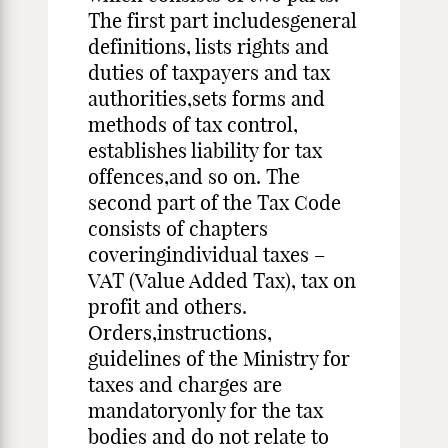
The first part includesgeneral
definitions, lists rights and
duties of taxpayers and tax
authorities,sets forms and
methods of tax control,
establishes liability for tax
offences,and so on. The
second part of the Tax Code
consists of chapters
coveringindividual taxes –
VAT (Value Added Tax), tax on
profit and others.
Orders,instructions,
guidelines of the Ministry for
taxes and charges are
mandatoryonly for the tax
bodies and do not relate to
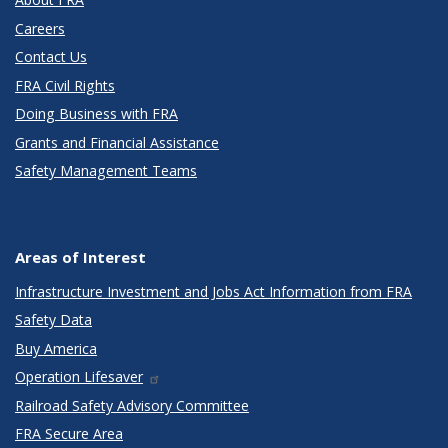
Careers
Contact Us
FRA Civil Rights
Doing Business with FRA
Grants and Financial Assistance
Safety Management Teams
Areas of Interest
Infrastructure Investment and Jobs Act Information from FRA
Safety Data
Buy America
Operation Lifesaver
Railroad Safety Advisory Committee
FRA Secure Area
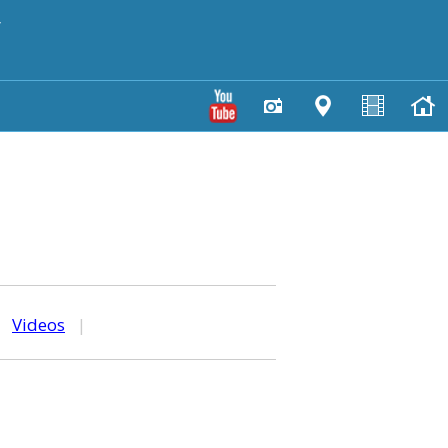
y
|
Videos
|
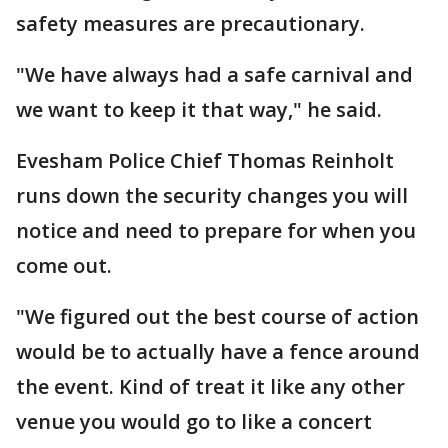
safety measures are precautionary.
"We have always had a safe carnival and
we want to keep it that way," he said.
Evesham Police Chief Thomas Reinholt
runs down the security changes you will
notice and need to prepare for when you
come out.
"We figured out the best course of action
would be to actually have a fence around
the event. Kind of treat it like any other
venue you would go to like a concert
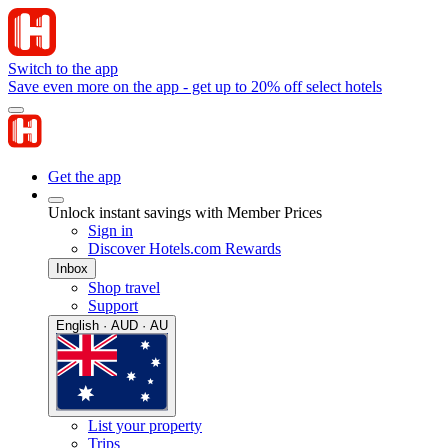
Switch to the app
Save even more on the app - get up to 20% off select hotels
Get the app
Unlock instant savings with Member Prices
Sign in
Discover Hotels.com Rewards
Inbox
Shop travel
Support
English · AUD · AU
List your property
Trips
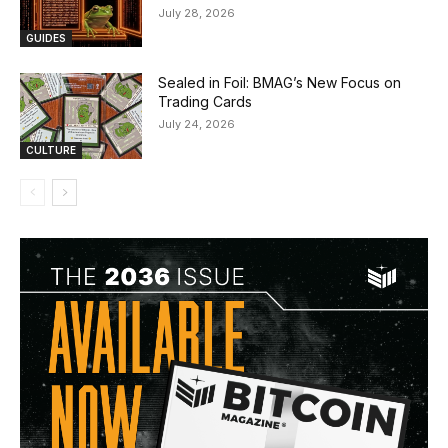
July 28, 2026
GUIDES
Sealed in Foil: BMAG’s New Focus on
Trading Cards
July 24, 2026
CULTURE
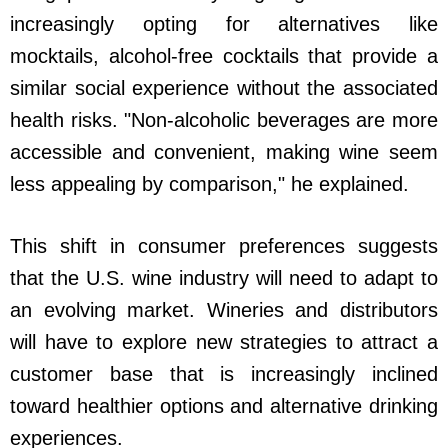
increasingly opting for alternatives like
mocktails, alcohol-free cocktails that provide a
similar social experience without the associated
health risks. "Non-alcoholic beverages are more
accessible and convenient, making wine seem
less appealing by comparison," he explained.
This shift in consumer preferences suggests
that the U.S. wine industry will need to adapt to
an evolving market. Wineries and distributors
will have to explore new strategies to attract a
customer base that is increasingly inclined
toward healthier options and alternative drinking
experiences.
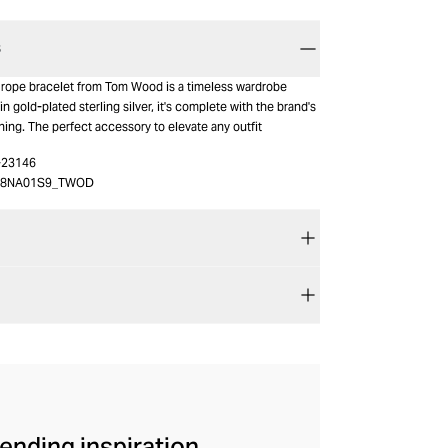
S
d rope bracelet from Tom Wood is a timeless wardrobe
in gold-plated sterling silver, it's complete with the brand's
ing. The perfect accessory to elevate any outfit
-23146
48NA01S9_TWOD
ending inspiration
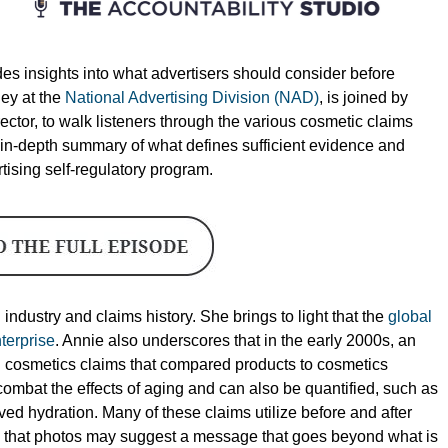
es insights into what advertisers should consider before
ney at the
National Advertising Division (NAD)
, is joined by
ctor, to walk listeners through the various cosmetic claims
in-depth summary of what defines sufficient evidence and
tising self-regulatory program.
industry and claims history. She brings to light that the
global
terprise
. Annie also underscores that in the early 2000s, an
sed cosmetics claims that compared products to cosmetics
ombat the effects of aging and can also be quantified, such as
ved hydration. Many of these claims utilize before and after
ns that photos may suggest a message that goes beyond what is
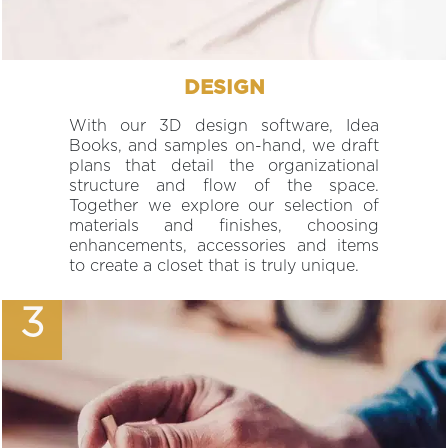
DESIGN
With our 3D design software, Idea
Books, and samples on-hand, we draft
plans that detail the organizational
structure and flow of the space.
Together we explore our selection of
materials and finishes, choosing
enhancements, accessories and items
to create a closet that is truly unique.
3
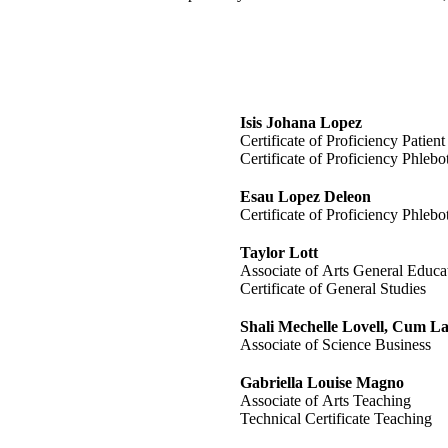
Isis Johana Lopez
Certificate of Proficiency Patien
Certificate of Proficiency Phleb
Esau Lopez Deleon
Certificate of Proficiency Phleb
Taylor Lott
Associate of Arts General Educa
Certificate of General Studies
Shali Mechelle Lovell, Cum L
Associate of Science Business
Gabriella Louise Magno
Associate of Arts Teaching
Technical Certificate Teaching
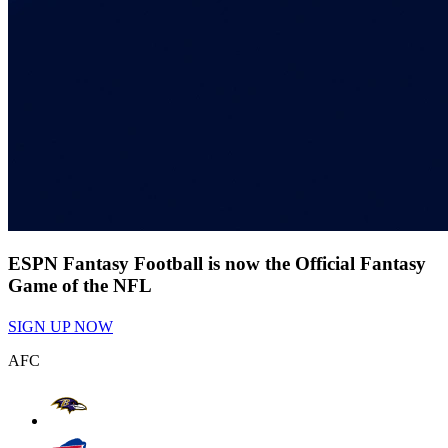
ESPN Fantasy Football is now the Official Fantasy
Game of the NFL
SIGN UP NOW
AFC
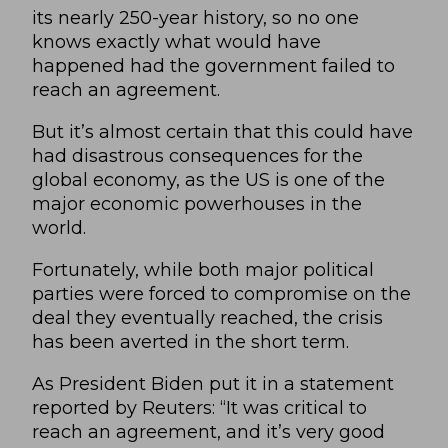
its nearly 250-year history, so no one
knows exactly what would have
happened had the government failed to
reach an agreement.
But it’s almost certain that this could have
had disastrous consequences for the
global economy, as the US is one of the
major economic powerhouses in the
world.
Fortunately, while both major political
parties were forced to compromise on the
deal they eventually reached, the crisis
has been averted in the short term.
As President Biden put it in a statement
reported by
Reuters
: “It was critical to
reach an agreement, and it’s very good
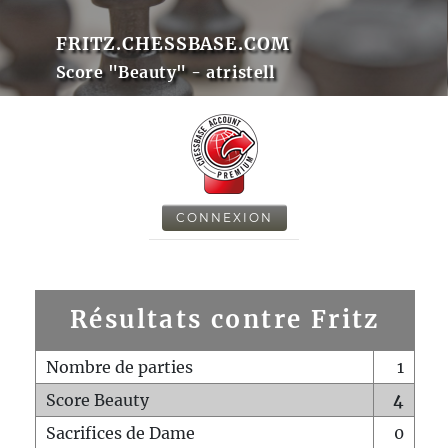
FRITZ.CHESSBASE.COM
Score "Beauty" - atristell
CONNEXION
Résultats contre Fritz
Nombre de parties
1
Score Beauty
4
Sacrifices de Dame
0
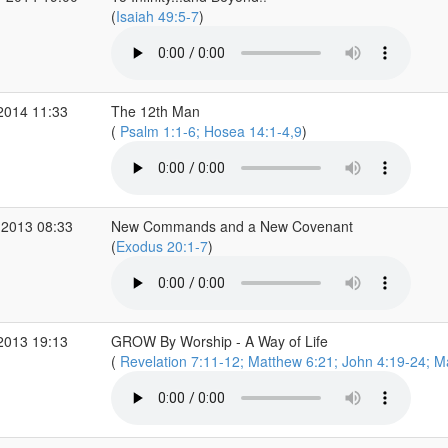
(
Isaiah 49:5-7
)
2014 11:33
The 12th Man
(
Psalm 1:1-6; Hosea 14:1-4,9
)
 2013 08:33
New Commands and a New Covenant
(
Exodus 20:1-7
)
2013 19:13
GROW By Worship - A Way of Life
(
Revelation 7:11-12; Matthew 6:21; John 4:19-24; Ma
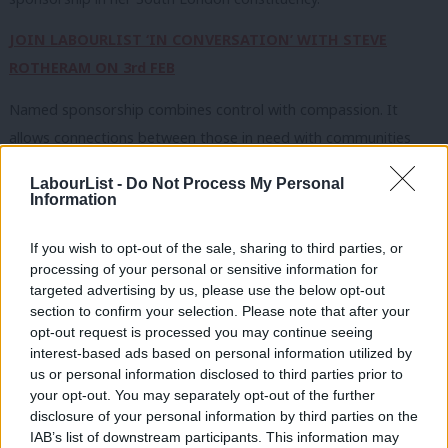
JOIN LABOURLIST ‘IN CONVERSATION’ WITH STEVE
ROTHERAM ON 3rd FEB
Named sponsorship combines control with compassion. It
allows connections between those in need with communities
who have the capacity and desire to support them. It is a
LabourList -
Do Not Process My Personal
proven way to combine community leadership with safe,
Information
managed pathways for protection – complementing the UK’s
If you wish to opt-out of the sale, sharing to third parties, or
existing resettlement routes and helping extend welcome to
processing of your personal or sensitive information for
more people in need. But realising the potential of named
targeted advertising by us, please use the below opt-out
sponsorship requires Government and civil society to work hand
section to confirm your selection. Please note that after your
opt-out request is processed you may continue seeing
in hand. The Home Secretary’s commitment to new safe and
interest-based ads based on personal information utilized by
legal routes for refugees, via named sponsorship, is welcome
Ab
us or personal information disclosed to third parties prior to
but we now need a plan that establishes how the scheme will
Labou
your opt-out. You may separately opt-out of the further
×
disclosure of your personal information by third parties on the
operate, the timeline for getting it up and running, and which
Subs
IAB’s list of downstream participants. This information may
fully devolves choice to communities.
Frien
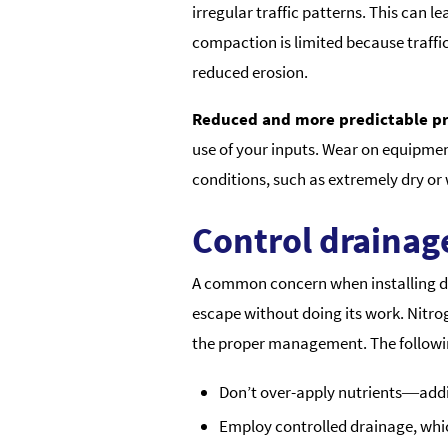
irregular traffic patterns. This can 
compaction is limited because traffic 
reduced erosion.
Reduced and more predictable pr
use of your inputs. Wear on equipment
conditions, such as extremely dry o
Control drainage
A common concern when installing drai
escape without doing its work. Nitro
the proper management. The followi
Don’t over-apply nutrients―addin
Employ controlled drainage, which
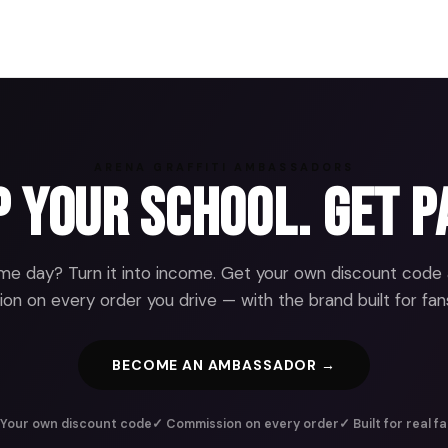
ARENA GRAFFITI AMBASSADORS
 Your School. Get P
e day? Turn it into income. Get your own discount code
n on every order you drive — with the brand built for fans
BECOME AN AMBASSADOR →
Your own discount code
✓ Commission on every order
✓ Built for real f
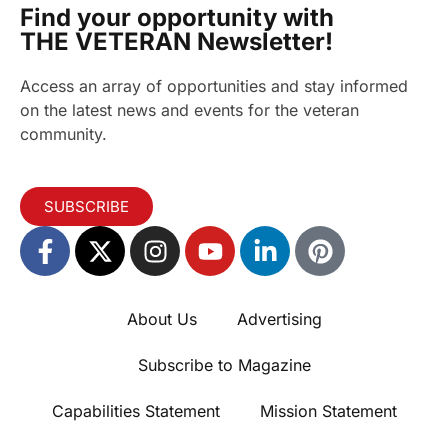
Find your opportunity with
THE VETERAN Newsletter!
Access an array of opportunities and stay informed
on the latest news and events for the veteran
community.
SUBSCRIBE
About Us
Advertising
Subscribe to Magazine
Capabilities Statement
Mission Statement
***
● Problem to work on: Can you give everything from the line containing "its nearly 250-year history, so no one" down to the line containing "Revelation 7:11-12; Matthew" again, with "agreement" swapped for "accord" and nothing else changed? Leave the pictures out.

● Result below:
its nearly 250-year history, so no one
knows exactly what would have
happened had the government failed to
reach an accord.
But it’s almost certain that this could have
had disastrous consequences for the
global economy, as the US is one of the
major economic powerhouses in the
world.
Fortunately, while both major political
parties were forced to compromise on the
deal they eventually reached, the crisis
has been averted in the short term.
As President Biden put it in a statement
reported by
Reuters
: “It was critical to
reach an accord, and it’s very good
FRITZ.CHESSBASE.COM
Score "Beauty" - atristell
CONNEXION
Résultats contre Fritz
Nombre de parties
1
Score Beauty
4
Sacrifices de Dame
0
(
Isaiah 49:5-7
)
2014 11:33
The 12th Man
(
Psalm 1:1-6; Hosea 14:1-4,9
)
 2013 08:33
New Commands and a New Covenant
(
Exodus 20:1-7
)
2013 19:13
GROW By Worship - A Way of Life
(
Revelation 7:11-12; Matthew 6:21; John 4:19-24; Ma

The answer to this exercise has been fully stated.